Prospective cohort studies on coffee, tea and caffeine in relation to the risk of rheumatoid arthritis (RA) have shown conflicting results. The aim of this study was to conduct a dose-response meta-analysis of cohort studies on the association between dietary caffeine, different types of coffee and tea consumption and the risk of RA.
PubMed/Medline, Scopus and EMBASE were searched up to July 2021 to identify relevant studies that had considered different types of coffee (caffeinated or decaffeinated), tea or caffeine exposure with RA as the main, or one of the, outcome(s). Two authors independently screened 742 publications. Finally, five prospective cohort studies were included in our meta-analysis. Pooled relative risks (RRs) were calculated by using a fixed-effects model. We also performed linear and non-linear dose-response analyses to examine the dose-response relations.
Comparing extreme categories, we found a positive, significant association between coffee (RR: 1.30; 95% CI: 1.04-1.62; I 2 = 0%, n = 5) and decaffeinated coffee (RR: 1.89; 95% CI: 1.35-2.65; I 2 = 38.1%, n =3) consumption and risk of RA. One additional cup of coffee consumed per day was associated with an increased risk of RA by 6% (95% CI: 1.02-1.10; I 2 = 0%).
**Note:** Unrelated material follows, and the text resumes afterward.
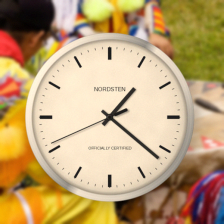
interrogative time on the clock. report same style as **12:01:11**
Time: **1:21:41**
This increase in the risk of RA for one cup/d of decaffeinated coffee was 11% (95% CI: 1.05-1.18; I 2 = 38). No significant association was observed between caffeinated coffee, tea or caffeine intake and the risk of RA.
We found that a higher intake of coffee and decaffeinated coffee was associated with increased risk of RA. No significant association between caffeinated coffee, tea or caffeine intake and the risk of RA was observed.